Welcome to One Last Move, where our writers pitch a move to the Mets that would close out their off-season and make the team better in 2020.
Something that all fans of the Mets should have realized by now is the team is not exactly best in class when it comes to making the necessary improvements to compete. With that in mind, my One Last Move is similar to to last year’s. Actually...it’s literally the same exact move I proposed at this time last season.
Fresh off of what is probably the weirdest season of his career and back on the free agent market for the second straight year, Derek Dietrich would be a nice way to wrap up the offseason and send the Mets on their way to the 2020 season.
Before getting into his bizarre offensive season, it’s worth noting that Dietrich is a guy that can be plonked into almost any position on the diamond and be not only acceptable, but occasionally good if put in the right spot. During the 2019 season with the Cincinnati Reds, Dietrich played every infield position except for shortstop at least once and he even had a little time in left field, as a treat. At every position he manned, Dietrich put up no worse than negative two defensive runs saved on the lower end and one defensive on the upper side of things. With the way the Mets’ roster is currently constructed, the gang serving as the infield backups is comprised of Luis Guillorme, the best attempts of J.D. Davis, and whatever bits of Jed Lowrie that aren’t currently broken beyond repair. If you find yourself digging any further beyond that, you end up schlepping out the Max Moroffs of the league and while I assume he is a very nice man, he probably isn’t what a team chasing the playoffs wants getting substantial playing time.
Just as his defensive abilities would be of value to a Mets team chasing the playoffs, Derek Dietrich’s offensive talents, no matter how night and day they may have been in 2019, would do just the same. When taking a look at his 2019 batting line, it’s only natural to have a visceral reaction to the .187 figure that screams at you like a horrible goose on a lovely morning in the village. The 113 games Dietrich suited up for could be split into two almost perfectly even slices. Through his first 56 games up until June 2, Dietrich was hitting .269/.373/.700 with 17 home runs on the ledger. Over the next 57 games he played, things were what can only be described as incredibly ugly. I recommend all children cover their eyes for this section of the article. From June 6 until the season’s end, Derek Dietrich hit .099/.283/.207 with only two home runs over 153 trips to the plate. If you’re looking for a positive in this section, you’ll have to accept getting hit with 17 pitches, a total that exceeded Dietrich’s hit and walk totals in that span.

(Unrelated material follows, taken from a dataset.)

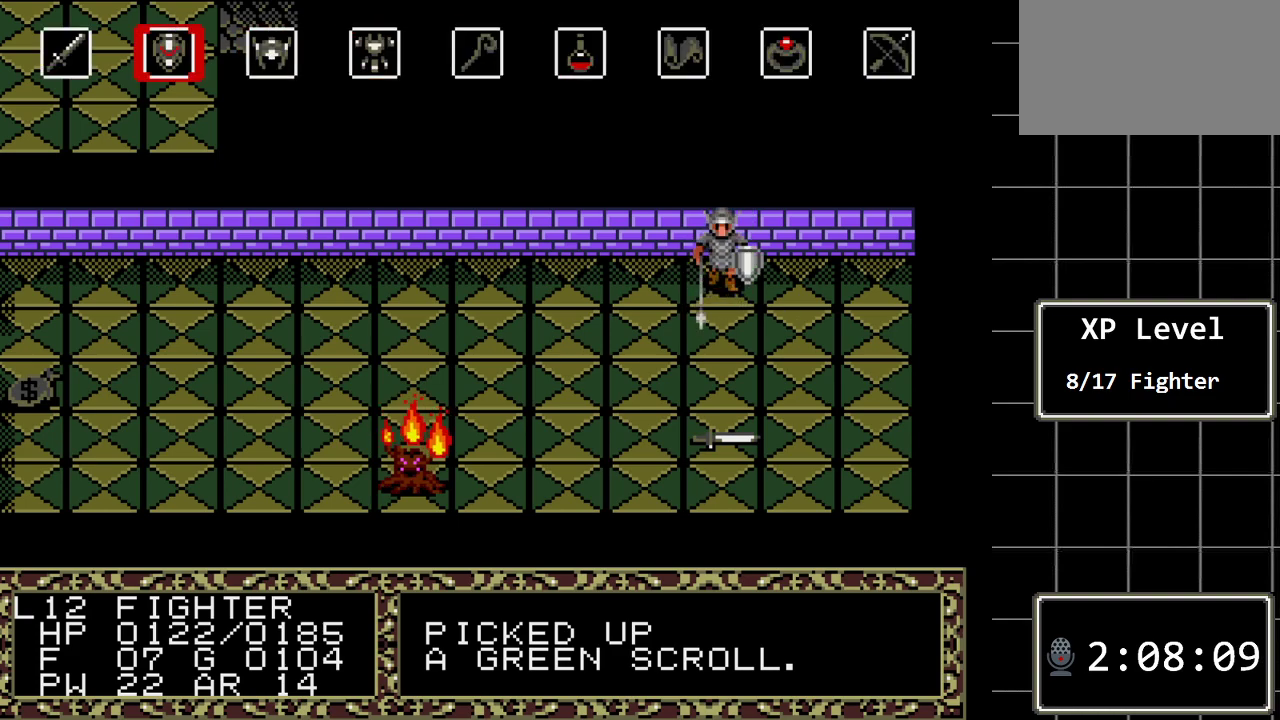
{"buttons": ["C"], "events": [[33, "DPAD_LEFT", "up"], [283, "DPAD_RIGHT", "down"], [383, "DPAD_RIGHT", "up"], [450, "C", "down"]]}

When you put his Mark McGwire half of the season together with his Bartolo Colon half, you end up with one complete Derek Dietrich hitting .187/.328/.462 with 19 home runs and 25 hit by pitches. All in all, even with the tale of two halves, Dietrich’s .790 OPS for Cincinnati was just good enough to secure a 100 OPS+ for the year, also known as dead average. It’s also worth noting that with a .176 BABIP on the season for Dietrich, it’s almost impossible for him to replicate the highs and especially the lows of this past year.
Of course, you can take just about any player on the free agent market and make them look like they’re a fit for the Mets. One of the main reasons that I’m advocating for Dietrich for the second time in as many years is the fact that he’s a weird and fun guy to watch and when you have to sit through the good times and the bad with a team for six months and 162 games, sometimes you need a few characters to keep you going.

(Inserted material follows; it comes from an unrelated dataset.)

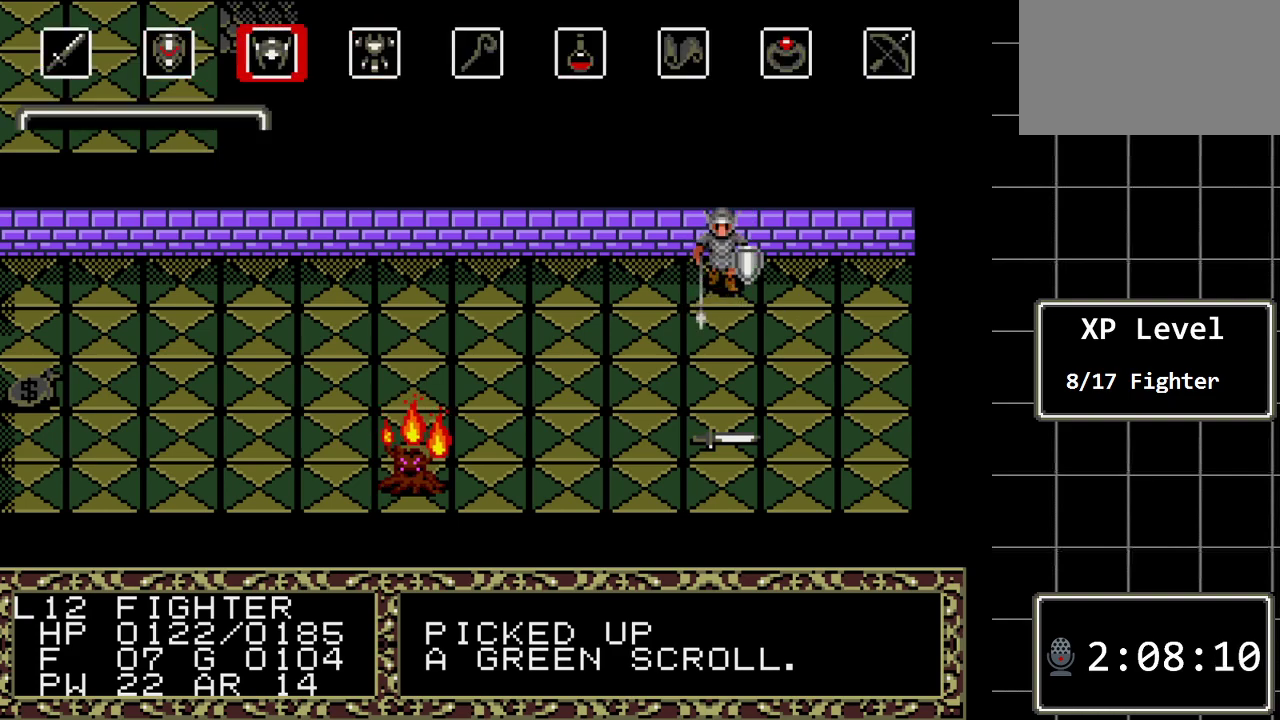
{"buttons": [], "events": [[83, "C", "up"]]}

As you can see above, when the Reds celebrated their history with a throwback uniform, Dietrich decided it was a good time to break out the eye black mustache and act like nothing was abnormal about it. In his personal life, he’s currently dating United States Olympic tennis champion Monica Puig who took the time last season to act as the honorary first pitcher and serve the ball towards her waiting boyfriend’s glove. Dietrich was also a member of the walk off-shirts off club barely a month after Pete Alonso was drafted by the Mets and over three years before Michael Conforto bared it all in the Citi Field outfield. The one thing about Dietrich that really solidified his status as a Certified Goofball was the discovery that he is a talented juggler and was known to entertain the fans at his minor league games with balls, pins, swords, and even flaming torches being jiggled and juggled up, over, and under his arms and legs.
To sum things up, if the Dietrich-sized hole in the Mets roster and his genuine ability to hit the ball aren’t enough to make him the Mets’ last move, I can only hope that his temporary facial hair and Ringling Brothers juggling are enough to make him a desirable option.